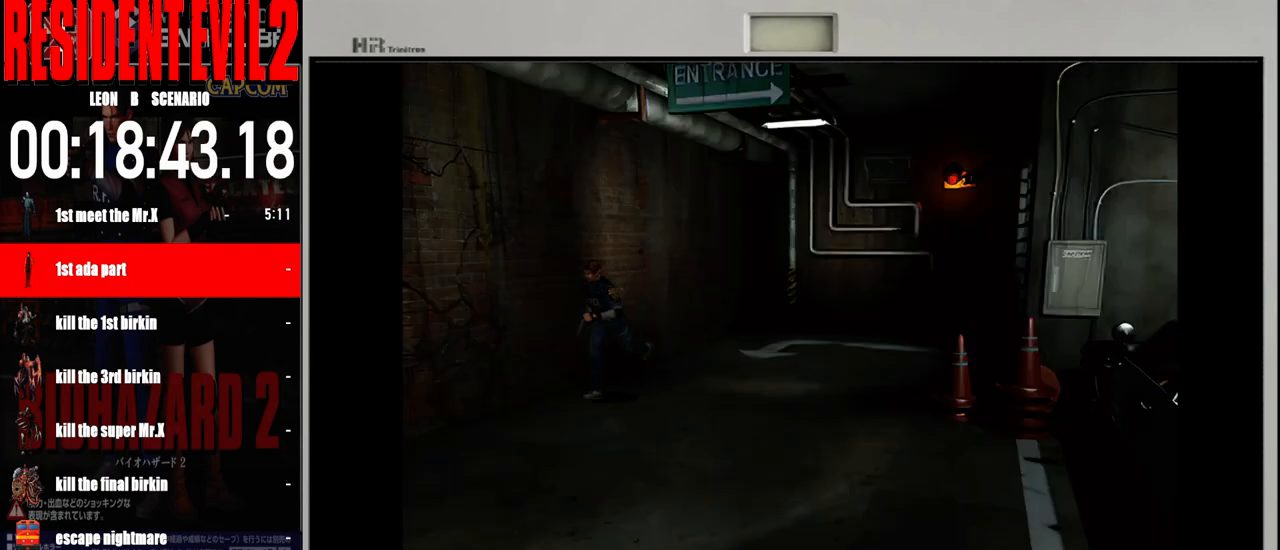
{"buttons": ["B"], "left_stick": "up", "right_stick": "center", "events": [[100, "left_stick", "up"]]}
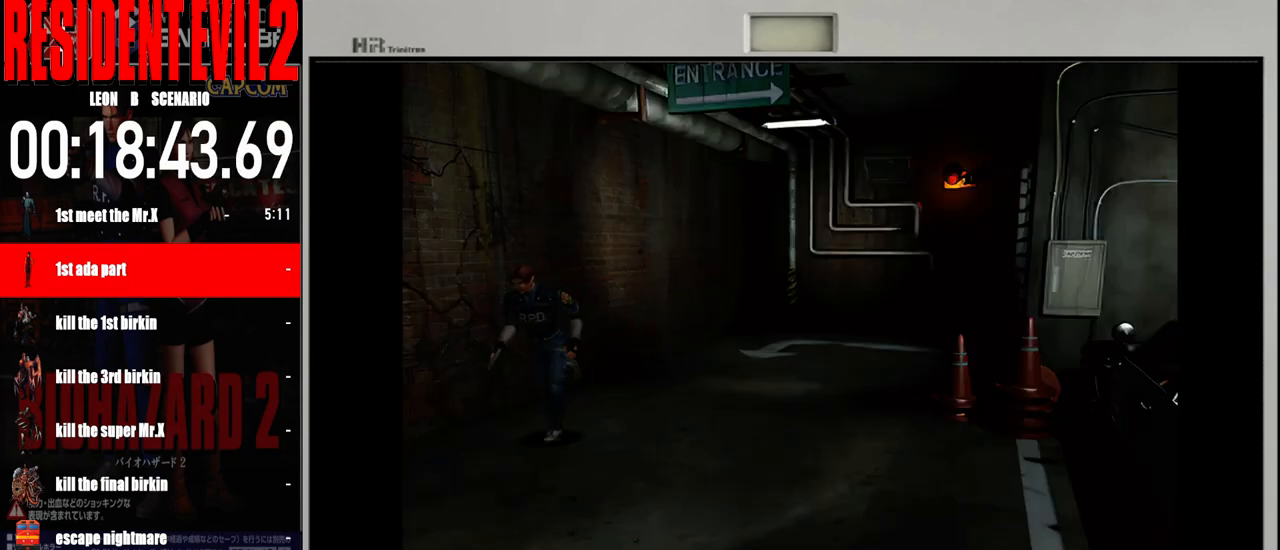
{"buttons": ["B"], "left_stick": "up", "right_stick": "center", "events": []}
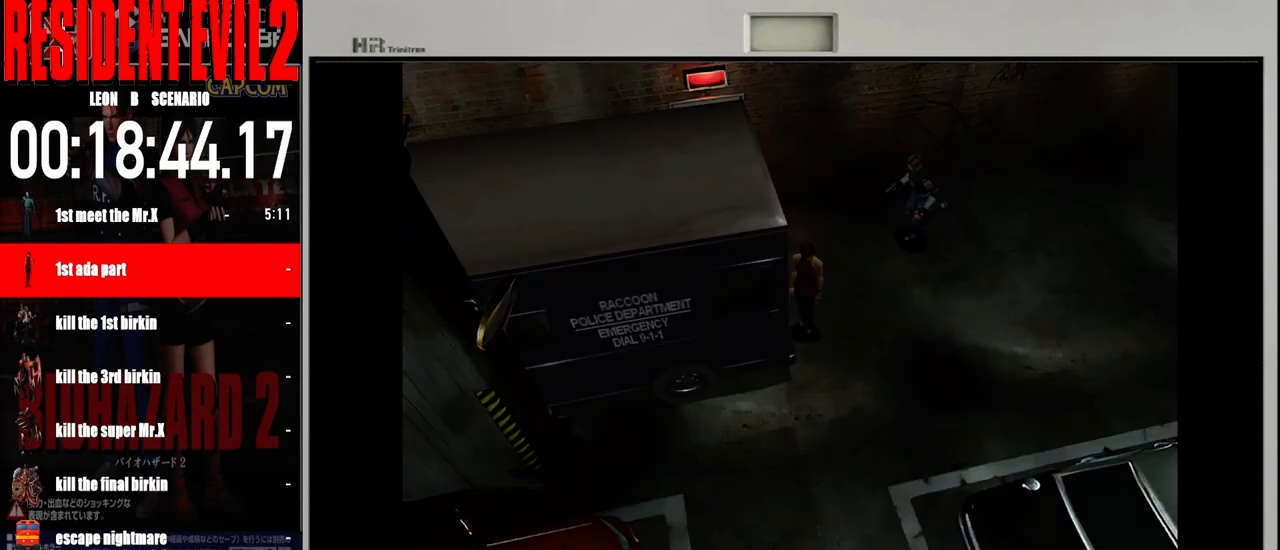
{"buttons": ["B"], "left_stick": "up-left", "right_stick": "center", "events": [[417, "left_stick", "up-left"]]}
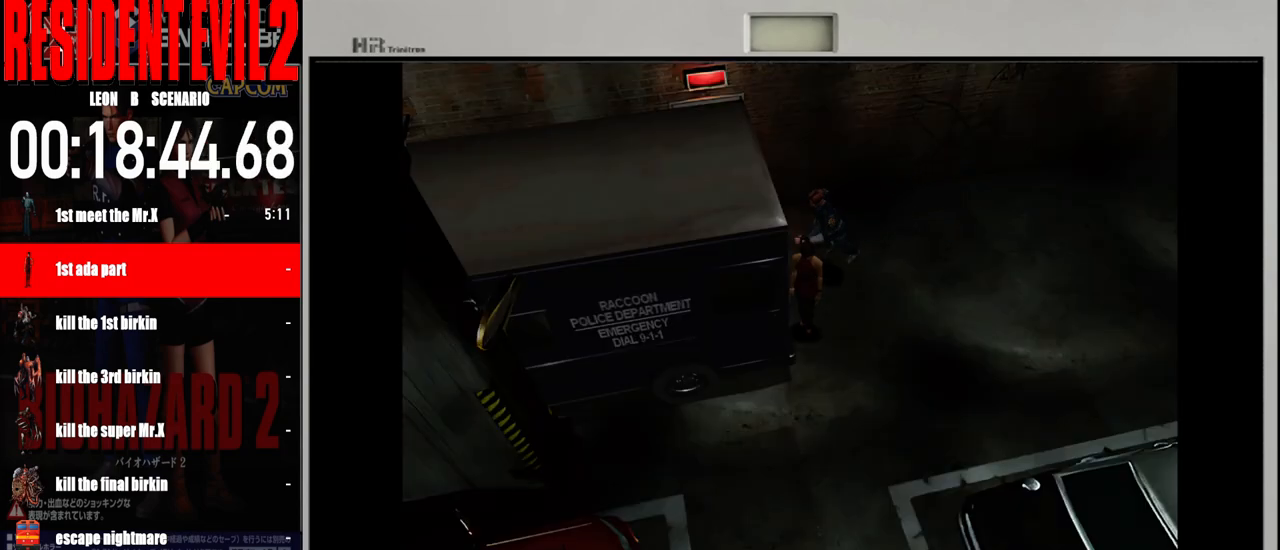
{"buttons": [], "left_stick": "up-right", "right_stick": "center", "events": [[50, "left_stick", "up-right"], [67, "B", "up"]]}
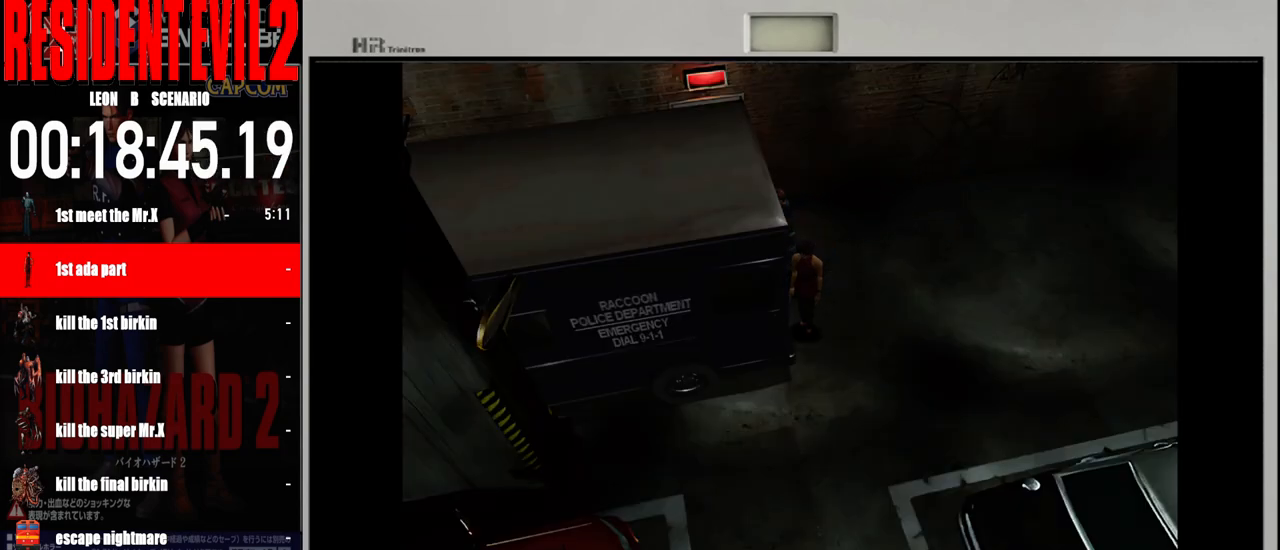
{"buttons": [], "left_stick": "up", "right_stick": "center", "events": [[200, "left_stick", "up"]]}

Exercise objective —
Output all of the data above exactly; no pictures should appear.

Written solution —
{"buttons": ["B"], "left_stick": "up", "right_stick": "center", "events": [[100, "left_stick", "up"]]}
{"buttons": ["B"], "left_stick": "up", "right_stick": "center", "events": []}
{"buttons": ["B"], "left_stick": "up-left", "right_stick": "center", "events": [[417, "left_stick", "up-left"]]}
{"buttons": [], "left_stick": "up-right", "right_stick": "center", "events": [[50, "left_stick", "up-right"], [67, "B", "up"]]}
{"buttons": [], "left_stick": "up", "right_stick": "center", "events": [[200, "left_stick", "up"]]}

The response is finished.